Exploring the principles of intelligence: new podcast episode with SCIoI researchers
What do humans, animals, and machines have in common when they behave intelligently? And can intelligence, despite its many forms, be described through shared principles?
These questions are at the heart of the latest episode of Exzellent erklärt, featuring researchers Oliver Brock and Vito Mengers from Science of Intelligence (SCIoI). The episode takes listeners into the cluster’s core idea: intelligence does not belong to individual components alone, but emerges through their interaction with each other and with the environment.
Oliver Brock, Professor of Robotics at TU Berlin and spokesperson of Science of Intelligence, explains why intelligence research still lacks something other sciences take for granted: a set of broadly accepted principles. Rather than rigid rules, these principles are meant as empirically grounded guidelines, flexible enough to evolve, but strong enough to structure research across disciplines and across biological and artificial systems.
A central concept discussed in the episode is that of “active interconnections.” From fish schools to neural circuits and robots, intelligent behavior often arises not from isolated modules, but from the dynamic relationships between them. Understanding and shaping these relationships, Oliver argues, is key to building systems that are robust, adaptive, and capable of dealing with uncertainty.
This idea is taken further by the second guest, Vito Mengers, a doctoral researcher at SCIoI. He introduces AICON (Active Interconnect), a framework designed to function as an “engine for intelligent behavior.” Instead of relying on exhaustive programming or massive training datasets, AICON focuses on learning through structured interactions, allowing robots to adapt their behavior in real-world situations they have never encountered before.

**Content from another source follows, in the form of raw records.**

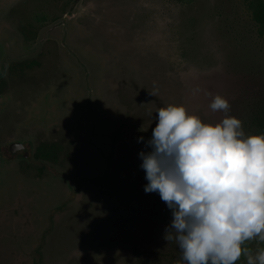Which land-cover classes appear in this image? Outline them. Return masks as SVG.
<instances>
[{
	"label": "rangeland",
	"instance_id": "1",
	"mask_svg": "<svg viewBox=\"0 0 264 264\" xmlns=\"http://www.w3.org/2000/svg\"><path fill=\"white\" fill-rule=\"evenodd\" d=\"M75 1L0 0V264H137L134 246L162 250L172 212L144 191L139 157L157 110L178 103L217 122L219 93L244 125L264 87L246 0H80L61 24ZM28 21L37 36L25 41ZM40 141L67 154L36 159Z\"/></svg>",
	"mask_w": 264,
	"mask_h": 264
},
{
	"label": "clouds",
	"instance_id": "2",
	"mask_svg": "<svg viewBox=\"0 0 264 264\" xmlns=\"http://www.w3.org/2000/svg\"><path fill=\"white\" fill-rule=\"evenodd\" d=\"M209 107L225 115L206 122L178 103L157 110L150 150L139 153L144 191L172 212L164 239L181 250L176 264H236L242 255L264 264V247L245 246L264 242V132L247 133L226 96Z\"/></svg>",
	"mask_w": 264,
	"mask_h": 264
},
{
	"label": "trees",
	"instance_id": "3",
	"mask_svg": "<svg viewBox=\"0 0 264 264\" xmlns=\"http://www.w3.org/2000/svg\"><path fill=\"white\" fill-rule=\"evenodd\" d=\"M246 7L250 11L251 17L255 22L258 34L264 39V0H246ZM45 20V16L42 17ZM20 32L25 41L35 39L37 29L32 26L30 21L20 25ZM42 56V53H41ZM39 59H27L10 65L13 73L23 74L34 67L40 66ZM6 80L0 79V93ZM247 133L264 132V87L248 103V112L244 120ZM66 147L55 141H40L34 148L33 157L39 160L57 163L62 155H66ZM165 235V231H164ZM162 250L141 251L137 246L133 247V253L137 258V264H176L181 258V250L175 241L167 242Z\"/></svg>",
	"mask_w": 264,
	"mask_h": 264
},
{
	"label": "water",
	"instance_id": "4",
	"mask_svg": "<svg viewBox=\"0 0 264 264\" xmlns=\"http://www.w3.org/2000/svg\"><path fill=\"white\" fill-rule=\"evenodd\" d=\"M80 0H76L74 5L72 6V8L69 10V12L65 15L64 19L60 22L61 24H63L64 22H67L68 19H70L73 14H74V9H75V6L78 4ZM24 148V144H22L21 142H13L11 144H9V150L11 152H15L17 150H22ZM29 155V152L25 151L23 153V156L24 157H27Z\"/></svg>",
	"mask_w": 264,
	"mask_h": 264
}]
</instances>
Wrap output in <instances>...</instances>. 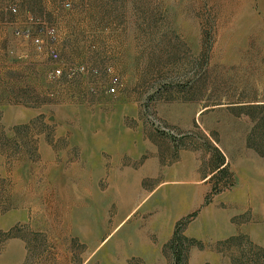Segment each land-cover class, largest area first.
Masks as SVG:
<instances>
[{
	"label": "rangeland",
	"instance_id": "1",
	"mask_svg": "<svg viewBox=\"0 0 264 264\" xmlns=\"http://www.w3.org/2000/svg\"><path fill=\"white\" fill-rule=\"evenodd\" d=\"M0 264H264V0H0Z\"/></svg>",
	"mask_w": 264,
	"mask_h": 264
},
{
	"label": "built area",
	"instance_id": "2",
	"mask_svg": "<svg viewBox=\"0 0 264 264\" xmlns=\"http://www.w3.org/2000/svg\"><path fill=\"white\" fill-rule=\"evenodd\" d=\"M10 9L12 12L16 11V9L14 7L10 8ZM45 33H46V37L48 40V42H47L48 44H45L40 37L33 35L30 29L18 30L16 32V34L19 35L21 38L29 39L37 51L45 52L53 61H56L59 58V54H58L56 48L53 46V44L56 41L55 31H54V29L50 28ZM72 70L74 72H83L84 69L82 67H75ZM60 75H61V69L60 68L52 69V71H51L52 77H59ZM107 92L114 93L115 87L112 85L109 86L107 89Z\"/></svg>",
	"mask_w": 264,
	"mask_h": 264
},
{
	"label": "trees",
	"instance_id": "3",
	"mask_svg": "<svg viewBox=\"0 0 264 264\" xmlns=\"http://www.w3.org/2000/svg\"><path fill=\"white\" fill-rule=\"evenodd\" d=\"M176 252L178 253V255H181L182 254L181 250L180 249H177V248H176Z\"/></svg>",
	"mask_w": 264,
	"mask_h": 264
}]
</instances>
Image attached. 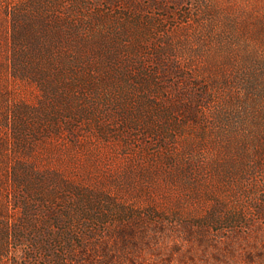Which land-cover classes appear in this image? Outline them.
I'll use <instances>...</instances> for the list:
<instances>
[{
    "label": "rangeland",
    "instance_id": "1",
    "mask_svg": "<svg viewBox=\"0 0 264 264\" xmlns=\"http://www.w3.org/2000/svg\"><path fill=\"white\" fill-rule=\"evenodd\" d=\"M21 1L0 0V225L29 240L25 196L85 264H264V0L85 1L87 76L58 67L66 31L50 56L63 116L55 83L12 72ZM51 1L70 22L73 0ZM0 237V264H51Z\"/></svg>",
    "mask_w": 264,
    "mask_h": 264
},
{
    "label": "trees",
    "instance_id": "2",
    "mask_svg": "<svg viewBox=\"0 0 264 264\" xmlns=\"http://www.w3.org/2000/svg\"><path fill=\"white\" fill-rule=\"evenodd\" d=\"M85 1L88 0H73L76 6L72 14L73 17H70V22L63 20L59 26L57 25L59 20L53 15L54 10L52 9L51 0H22L14 6H10L8 9L10 18L12 72L17 77L30 78L34 81L39 80L44 86L49 85V83H55L54 88L57 95V108H59L57 114L59 116L64 115L63 111H72V107L66 106L64 102L60 101L62 100V95L58 92H61L62 88L56 84L57 81H50L47 79V77H50L47 74L55 69L53 68L52 70L50 68L54 66V62L52 63L51 61L53 59L50 58V56L53 55L52 53L54 52L55 39L58 38L60 34L58 29L66 31L64 35L66 40L72 44V54L70 56L65 55L58 67L69 74L76 76L84 74L87 76L89 64L86 61V52L84 50L86 47L85 30L87 23L83 15ZM158 66V69H161L164 74L165 70H163L162 64L159 63ZM92 71L96 73L94 69H92ZM66 89H68V87ZM78 113L82 112L79 110ZM22 179L23 176L21 172L14 170L13 181L17 183V185L12 187V195H19L20 186L18 187V185H24ZM17 199L22 203L20 207L23 212V224L27 227L30 226L33 232L30 234L28 240L25 234L22 233L27 229L23 225L12 227L7 224H1L0 232L3 235V240H28L31 250H40L41 252L49 254V261L51 264H66L65 262L69 260H72L74 264H85L82 262V255L86 252L84 244L81 245L76 243L73 234L66 231V228L65 230H59L58 227L57 229L54 227L56 223L48 224L44 222L45 228L38 232L35 230V228H37L35 224L37 221L36 216L38 215L47 214L48 217L51 218L50 220H58V218H60L53 207L43 206L40 209H36L32 207L25 196H23L22 199ZM38 225H40V223ZM67 229H69V227ZM82 236L83 235L79 233L78 237ZM14 264L19 263L14 261Z\"/></svg>",
    "mask_w": 264,
    "mask_h": 264
}]
</instances>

The episode also addresses a timely question: how close today’s artificial intelligence really is to biological intelligence. While current AI systems can be impressive, the researchers highlight a crucial gap. Biological systems learn quickly, efficiently, and transfer knowledge to new contexts with remarkable ease.
The conversation concludes with a look ahead. Although Science of Intelligence was not extended as a cluster into a new funding period, its conceptual framework continues to shape ongoing research. The principles developed within the cluster, researchers emphasize, have already become part of everyday scientific practice, and will continue to influence how intelligence is studied long after the cluster itself has ended.